If you want a good insight into what being a first time entrepreneur is like, Nassim Taleb gets it spot on in this short passage from his book The Black Swan
(the first book I’ve read in months by the way — when I was at Demos I read about one non-fiction book cover-to-cover per week):
“Many people labor in life under the impression that they are doing something right, yet they may not show solid results for a long time. They need a capacity for continually adjourned gratification to survive a steady diet of peer cruelty without becoming demoralized. They look like idiots to their cousins, they look like idiots to their peers, they need courage to continue. No confirmation comes to them, no validation, no fawning students, No Nobel, no Scnobel. “How was your year?” brings them a small but containable spasm of pain deep inside, since almost all of their years will seem wasted to someone looking at their life from the outside. Then bang, the lumpy event comes that brings the great vindication. Or it may never come.”
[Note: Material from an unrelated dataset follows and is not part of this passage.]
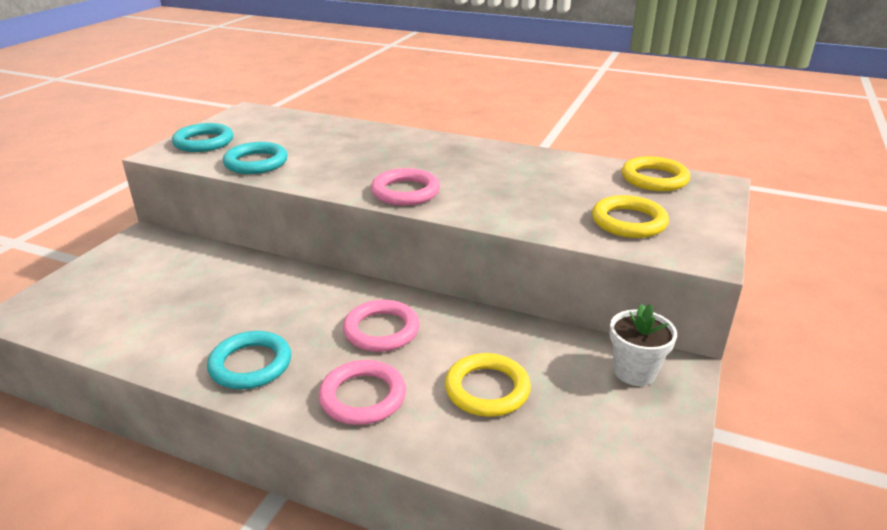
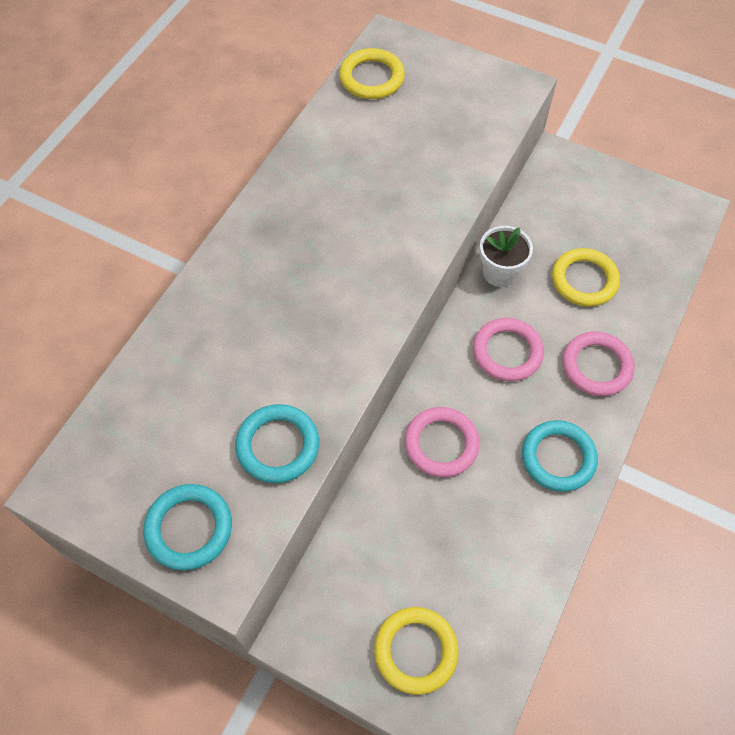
camera: 85 degrees left, 30 degrees up
(405, 192) = (381, 283): pink ring -> pink ring (441, 444)
(628, 222) = (459, 118): yellow ring -> yellow ring (415, 651)
(634, 372) = (561, 184): white flower pot -> white flower pot (500, 273)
It’s been the strangest roller-coaster of a year for me. The emotional ups and downs have been more extreme than anything I’ve ever experienced before. I’ve bounced out of investor meetings, laughed myself silly with the team, surprised myself at how angry I can get and, on one occasion, found myself crying uncontrollably in a pub. I’ve been lucky and had an amazing amount of support from my co-founders, family and friends. I don’t know how people who don’t have that support manage it.
And I still can’t say whether it’s going to work or not. On paper — like any other start-up — the chances of us succeeding are tiny. We’re also trying to do something ridiculously ambitious that nobody has ever tried before. But somehow, I know deep down that we’re going to succeed. Don’t ask me how — I just know.
The funny thing is that now I’ve started, I can’t imagine doing anything else.